### Written request:
Transcribe verbatim the lines from the one containing "scientific name: Leptospermum javanicum" up to and including the one containing "collector number: NSW53504". Output only those lines.

### Dataset entries:
______________________________

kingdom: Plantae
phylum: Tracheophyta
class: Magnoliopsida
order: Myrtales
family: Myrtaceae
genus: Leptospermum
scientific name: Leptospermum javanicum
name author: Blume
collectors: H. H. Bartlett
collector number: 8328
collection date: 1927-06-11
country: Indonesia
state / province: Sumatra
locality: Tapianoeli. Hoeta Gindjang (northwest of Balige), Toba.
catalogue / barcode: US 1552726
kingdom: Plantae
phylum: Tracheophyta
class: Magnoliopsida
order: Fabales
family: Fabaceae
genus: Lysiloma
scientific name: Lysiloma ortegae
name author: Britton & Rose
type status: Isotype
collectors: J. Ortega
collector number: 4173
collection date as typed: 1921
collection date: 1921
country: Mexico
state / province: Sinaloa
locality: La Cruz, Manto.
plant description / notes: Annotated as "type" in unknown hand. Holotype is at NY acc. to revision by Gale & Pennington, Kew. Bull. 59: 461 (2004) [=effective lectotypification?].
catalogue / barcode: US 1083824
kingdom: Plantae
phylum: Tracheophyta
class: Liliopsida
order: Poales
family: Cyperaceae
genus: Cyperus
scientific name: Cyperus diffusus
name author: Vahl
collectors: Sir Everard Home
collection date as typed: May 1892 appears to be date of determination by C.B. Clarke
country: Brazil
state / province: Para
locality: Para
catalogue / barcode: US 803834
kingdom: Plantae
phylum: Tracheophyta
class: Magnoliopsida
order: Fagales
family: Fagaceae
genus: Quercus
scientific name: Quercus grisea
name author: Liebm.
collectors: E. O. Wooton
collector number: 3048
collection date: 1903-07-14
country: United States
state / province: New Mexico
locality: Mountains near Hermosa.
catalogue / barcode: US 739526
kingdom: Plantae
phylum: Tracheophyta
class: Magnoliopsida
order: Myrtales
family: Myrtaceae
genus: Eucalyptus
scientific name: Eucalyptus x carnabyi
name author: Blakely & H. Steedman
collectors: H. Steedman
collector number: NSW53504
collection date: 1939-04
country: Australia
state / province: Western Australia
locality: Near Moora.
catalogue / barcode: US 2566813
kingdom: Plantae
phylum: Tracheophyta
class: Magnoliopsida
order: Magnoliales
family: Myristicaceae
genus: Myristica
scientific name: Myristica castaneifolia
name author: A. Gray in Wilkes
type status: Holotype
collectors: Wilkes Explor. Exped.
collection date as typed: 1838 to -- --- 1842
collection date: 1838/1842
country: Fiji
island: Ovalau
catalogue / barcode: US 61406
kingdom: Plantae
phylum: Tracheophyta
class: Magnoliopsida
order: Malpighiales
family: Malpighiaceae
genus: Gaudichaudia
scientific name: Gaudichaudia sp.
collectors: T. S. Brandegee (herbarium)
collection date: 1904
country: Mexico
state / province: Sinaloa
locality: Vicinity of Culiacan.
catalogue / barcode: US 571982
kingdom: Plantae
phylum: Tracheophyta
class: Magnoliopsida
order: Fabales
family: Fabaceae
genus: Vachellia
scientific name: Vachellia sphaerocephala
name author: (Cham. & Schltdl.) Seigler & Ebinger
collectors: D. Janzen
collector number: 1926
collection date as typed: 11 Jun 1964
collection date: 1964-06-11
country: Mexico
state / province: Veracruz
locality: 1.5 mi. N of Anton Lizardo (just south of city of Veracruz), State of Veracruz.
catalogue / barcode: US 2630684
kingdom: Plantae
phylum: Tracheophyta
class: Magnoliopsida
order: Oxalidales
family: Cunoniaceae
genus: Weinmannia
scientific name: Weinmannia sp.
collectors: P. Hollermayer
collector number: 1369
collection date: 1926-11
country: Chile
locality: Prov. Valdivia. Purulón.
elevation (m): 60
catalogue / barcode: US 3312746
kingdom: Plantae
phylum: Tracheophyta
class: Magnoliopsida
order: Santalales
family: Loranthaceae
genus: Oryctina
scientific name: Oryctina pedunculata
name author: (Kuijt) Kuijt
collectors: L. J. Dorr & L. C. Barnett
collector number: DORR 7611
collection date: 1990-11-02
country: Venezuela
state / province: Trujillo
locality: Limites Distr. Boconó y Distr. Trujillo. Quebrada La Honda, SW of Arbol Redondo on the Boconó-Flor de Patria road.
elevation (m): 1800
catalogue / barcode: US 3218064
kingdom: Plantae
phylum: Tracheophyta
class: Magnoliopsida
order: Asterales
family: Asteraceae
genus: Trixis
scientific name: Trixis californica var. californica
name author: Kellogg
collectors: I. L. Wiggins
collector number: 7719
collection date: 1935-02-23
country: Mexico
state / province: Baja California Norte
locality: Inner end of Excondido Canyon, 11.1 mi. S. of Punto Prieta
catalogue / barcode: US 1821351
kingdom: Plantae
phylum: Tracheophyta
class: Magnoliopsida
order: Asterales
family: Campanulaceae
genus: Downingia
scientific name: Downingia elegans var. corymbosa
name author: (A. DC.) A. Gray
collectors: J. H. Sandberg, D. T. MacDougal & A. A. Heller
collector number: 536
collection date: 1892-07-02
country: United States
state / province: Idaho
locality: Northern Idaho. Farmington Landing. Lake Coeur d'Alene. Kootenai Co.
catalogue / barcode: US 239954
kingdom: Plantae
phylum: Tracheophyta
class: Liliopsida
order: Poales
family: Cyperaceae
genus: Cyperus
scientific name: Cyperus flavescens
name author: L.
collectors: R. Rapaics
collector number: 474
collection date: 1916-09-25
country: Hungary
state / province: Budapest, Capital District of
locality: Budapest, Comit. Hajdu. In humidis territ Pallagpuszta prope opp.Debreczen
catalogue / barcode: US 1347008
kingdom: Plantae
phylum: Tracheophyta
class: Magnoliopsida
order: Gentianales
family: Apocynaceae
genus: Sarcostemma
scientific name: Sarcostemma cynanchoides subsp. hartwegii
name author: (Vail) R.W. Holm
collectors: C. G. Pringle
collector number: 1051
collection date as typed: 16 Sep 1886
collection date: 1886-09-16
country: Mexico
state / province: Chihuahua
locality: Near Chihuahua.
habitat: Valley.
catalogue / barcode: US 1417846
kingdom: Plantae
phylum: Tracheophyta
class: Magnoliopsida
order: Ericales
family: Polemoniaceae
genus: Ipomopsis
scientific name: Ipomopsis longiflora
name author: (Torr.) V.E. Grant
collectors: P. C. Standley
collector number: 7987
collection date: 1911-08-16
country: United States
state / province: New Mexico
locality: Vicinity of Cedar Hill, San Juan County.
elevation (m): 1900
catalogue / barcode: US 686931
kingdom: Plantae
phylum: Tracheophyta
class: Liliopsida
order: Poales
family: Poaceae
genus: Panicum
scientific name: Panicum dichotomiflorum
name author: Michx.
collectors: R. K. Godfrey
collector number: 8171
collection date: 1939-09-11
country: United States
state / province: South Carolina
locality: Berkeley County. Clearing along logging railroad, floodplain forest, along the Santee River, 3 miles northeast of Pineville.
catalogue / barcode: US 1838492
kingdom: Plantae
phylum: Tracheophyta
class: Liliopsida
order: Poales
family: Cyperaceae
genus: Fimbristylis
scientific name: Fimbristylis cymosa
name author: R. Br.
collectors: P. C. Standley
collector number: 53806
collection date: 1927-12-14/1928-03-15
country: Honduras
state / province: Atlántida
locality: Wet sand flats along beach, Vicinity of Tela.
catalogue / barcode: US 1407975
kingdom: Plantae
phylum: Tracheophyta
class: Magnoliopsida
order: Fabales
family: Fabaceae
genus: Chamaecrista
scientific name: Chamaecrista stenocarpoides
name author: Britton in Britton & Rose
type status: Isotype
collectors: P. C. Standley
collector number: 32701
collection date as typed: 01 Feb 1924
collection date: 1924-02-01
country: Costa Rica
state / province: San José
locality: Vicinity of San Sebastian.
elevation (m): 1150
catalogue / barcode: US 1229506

______________________________

### Task result:
scientific name: Leptospermum javanicum
name author: Blume
collectors: H. H. Bartlett
collector number: 8328
collection date: 1927-06-11
country: Indonesia
state / province: Sumatra
locality: Tapianoeli. Hoeta Gindjang (northwest of Balige), Toba.
catalogue / barcode: US 1552726
kingdom: Plantae
phylum: Tracheophyta
class: Magnoliopsida
order: Fabales
family: Fabaceae
genus: Lysiloma
scientific name: Lysiloma ortegae
name author: Britton & Rose
type status: Isotype
collectors: J. Ortega
collector number: 4173
collection date as typed: 1921
collection date: 1921
country: Mexico
state / province: Sinaloa
locality: La Cruz, Manto.
plant description / notes: Annotated as "type" in unknown hand. Holotype is at NY acc. to revision by Gale & Pennington, Kew. Bull. 59: 461 (2004) [=effective lectotypification?].
catalogue / barcode: US 1083824
kingdom: Plantae
phylum: Tracheophyta
class: Liliopsida
order: Poales
family: Cyperaceae
genus: Cyperus
scientific name: Cyperus diffusus
name author: Vahl
collectors: Sir Everard Home
collection date as typed: May 1892 appears to be date of determination by C.B. Clarke
country: Brazil
state / province: Para
locality: Para
catalogue / barcode: US 803834
kingdom: Plantae
phylum: Tracheophyta
class: Magnoliopsida
order: Fagales
family: Fagaceae
genus: Quercus
scientific name: Quercus grisea
name author: Liebm.
collectors: E. O. Wooton
collector number: 3048
collection date: 1903-07-14
country: United States
state / province: New Mexico
locality: Mountains near Hermosa.
catalogue / barcode: US 739526
kingdom: Plantae
phylum: Tracheophyta
class: Magnoliopsida
order: Myrtales
family: Myrtaceae
genus: Eucalyptus
scientific name: Eucalyptus x carnabyi
name author: Blakely & H. Steedman
collectors: H. Steedman
collector number: NSW53504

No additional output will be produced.